- The paper introduces a pioneering LLM Psychology framework leveraging typoglycemia to compare cognitive processing between LLMs and humans.
- It presents the TypoBench benchmark with TypoPipe and TypoTask to systematically evaluate LLM performance on scrambled text tasks.
- Experimental results show advanced LLMs maintain higher accuracy under increased scrambling, highlighting distinctive machine cognitive strategies.
Mind Scramble: Unveiling LLM Psychology Via Typoglycemia
The paper "Mind Scramble: Unveiling LLM Psychology Via Typoglycemia" presents an innovative approach to exploring the cognitive mechanisms of LLMs by adapting the psychological phenomenon of Typoglycemia to evaluate LLMs. The research establishes a systematic framework, LLM Psychology, to assess the alignment and divergence in cognitive patterns between LLMs and humans when processing scrambled text.
Introduction to LLM Psychology and Typoglycemia
The concept of LLM Psychology is introduced as a framework for interpreting the cognitive behaviors of LLMs by drawing parallels with human psychology experiments. Typoglycemia, the human ability to decode scrambled text as long as the first and last letters remain unchanged, provides a basis for examining whether similar mechanisms exist in LLMs. This study leverages Typoglycemia to investigate the extent to which LLMs exhibit human-like comprehension processes and the underlying factors influencing their performance.
Typoglycemia Benchmark (TypoBench)
TypoBench serves as the experimental benchmark within this framework, incorporating TypoPipe and TypoTask components to challenge LLMs across various tasks involving scrambled text.
Figure 1: TypoBench Overview. TypoPipe and TypoTask form the two components of our benchmark. The overall pipeline consists of 4 steps: Calibration, Navigation, Refabrication, and Refinement. TypoTask consists of two task categories: TypoC and TypoP which emphasize performance and perception, respectively.
TypoPipe
The TypoPipe is a standardized pipeline composed of four stages: Calibration, Navigation, Refabrication, and Refinement. It rigorously prepares the evaluation datasets, transforms textual data using TypoFuncs (like Reordering, Insertion, Deletion at various text granularities), performs tasks, and refines results based on performance metrics.
TypoTask
TypoTask is divided into Typoglycemia Completion (TypoC) and Typoglycemia Perception (TypoP) tasks. TypoC measures LLMs' capability to complete core tasks like problem-solving under Typoglycemia, while TypoP evaluates broader cognitive perceptions such as rectification and transformation of scrambled text.
Experimental Results
The experiments shed light on several research questions regarding LLMs' performance under Typoglycemia.
Typoglycemia Impact (RQ1)
LLMs exhibit decreased accuracy with scrambled inputs, echoing human difficulties with Typoglycemia. Notably, more advanced models display lesser reductions in performance, indicating improved robustness against textual perturbations.
Figure 2: Token and time consumption ratio before and after being processed by TypoFunc when FΩ​= REO-INT on character level for BoolQ dataset.
Other Typoglycemia Functions (RQ2)
Variants of Typoglycemia, such as Insertion and Deletion, similarly affect performance. The magnitude of impact is variable, with Insertion and Deletion generally resulting in a smaller performance drop compared to Reordering.
Scrambling Ratio (RQ3)
Increasing the scrambling ratio further impairs LLMs' task accuracy, paralleling the well-documented human struggle with increasing text complexity.


Figure 3: The line charts of accuracy for each model, as the number of operations increase from 1 to 4 when FΩ​= REO on character level.

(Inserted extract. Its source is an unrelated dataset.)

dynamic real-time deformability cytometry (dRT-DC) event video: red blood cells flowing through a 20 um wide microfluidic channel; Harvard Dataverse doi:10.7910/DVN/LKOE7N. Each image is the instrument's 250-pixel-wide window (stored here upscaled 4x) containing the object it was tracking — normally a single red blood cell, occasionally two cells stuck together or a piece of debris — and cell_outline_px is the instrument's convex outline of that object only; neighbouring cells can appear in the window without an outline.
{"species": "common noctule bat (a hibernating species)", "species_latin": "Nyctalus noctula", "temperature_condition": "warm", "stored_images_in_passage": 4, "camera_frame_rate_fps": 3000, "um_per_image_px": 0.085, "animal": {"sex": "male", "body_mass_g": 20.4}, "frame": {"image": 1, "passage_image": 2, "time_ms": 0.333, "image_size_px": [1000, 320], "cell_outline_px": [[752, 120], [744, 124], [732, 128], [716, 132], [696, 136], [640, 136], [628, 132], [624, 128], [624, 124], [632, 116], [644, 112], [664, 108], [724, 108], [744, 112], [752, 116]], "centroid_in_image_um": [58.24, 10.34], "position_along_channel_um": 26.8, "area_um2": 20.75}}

Cognitive Analysis and Mechanisms (RQ4)
Semantic analysis reveals that while LLMs' internal representations retain high semantic similarities between scrambled and coherent texts, they rely heavily on statistical patterns instead of cognitive logic to process Typoglycemia tasks.

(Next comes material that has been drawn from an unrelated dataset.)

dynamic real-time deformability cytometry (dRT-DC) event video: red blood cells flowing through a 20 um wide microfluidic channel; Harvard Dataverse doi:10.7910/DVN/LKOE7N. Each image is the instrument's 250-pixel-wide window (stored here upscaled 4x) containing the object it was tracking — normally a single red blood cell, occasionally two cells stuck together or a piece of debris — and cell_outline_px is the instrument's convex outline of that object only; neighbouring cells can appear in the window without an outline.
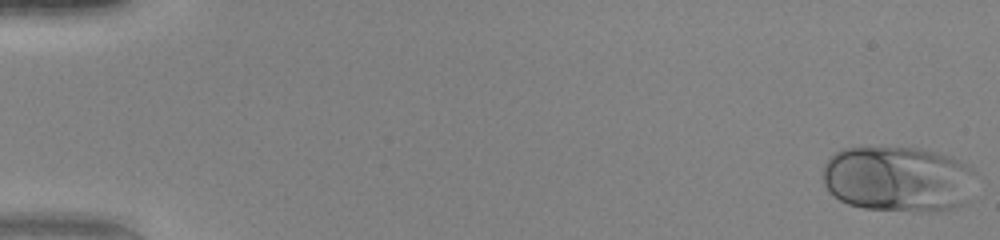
{"species": "human", "species_latin": "Homo sapiens", "temperature_condition": "warm", "stored_images_in_passage": 50, "camera_frame_rate_fps": 3000, "um_per_image_px": 0.085, "donor": {"sex": "female"}, "frame": {"image": 1, "passage_image": 1, "time_ms": 0.0, "image_size_px": [1000, 240], "cell_outline_px": [[976, 172], [960, 204], [952, 208], [940, 212], [920, 212], [864, 208], [848, 204], [840, 200], [828, 192], [824, 184], [824, 168], [828, 160], [836, 152], [844, 148], [920, 148], [952, 156], [960, 160], [972, 168]], "centroid_in_image_um": [76.3, 15.22], "position_along_channel_um": 8.7, "area_um2": 58.26}}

Figure 4: Decoder Perspective: The cosine similarity between the representations of normal text and the text processed by TypoFunc across various levels.

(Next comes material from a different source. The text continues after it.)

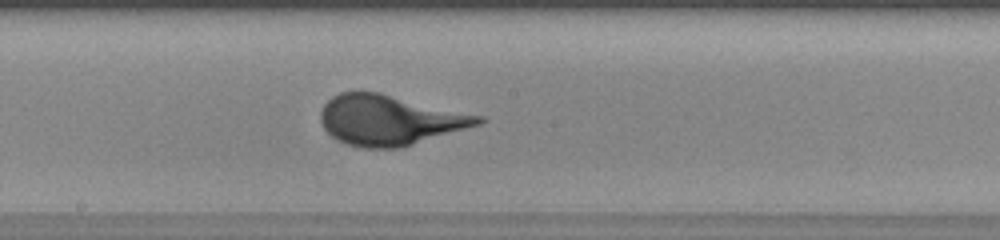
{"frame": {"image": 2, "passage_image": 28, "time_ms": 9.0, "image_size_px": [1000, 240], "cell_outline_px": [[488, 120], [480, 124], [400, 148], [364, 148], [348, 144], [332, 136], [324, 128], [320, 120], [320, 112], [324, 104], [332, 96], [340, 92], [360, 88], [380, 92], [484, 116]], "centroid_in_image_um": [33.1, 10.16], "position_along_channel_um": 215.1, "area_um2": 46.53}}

Moreover, analyses of hidden layers suggest each LLM embodies unique "cognitive patterns" in processing rearranged text, distinctive from human cognitive processes but consistent within individual models.
Conclusion
The study provides a foundational exploration of LLM Psychology through the lens of Typoglycemia, revealing both human-like behavioral patterns and machine-specific cognitive strategies in LLMs. With TypoBench offering a democratized benchmark for assessing LLM capability, this work paves the way for deeper insights into artificial cognition and its future developments. Future work should explore extending these findings to more diverse LLM architectures and linguistic phenomena.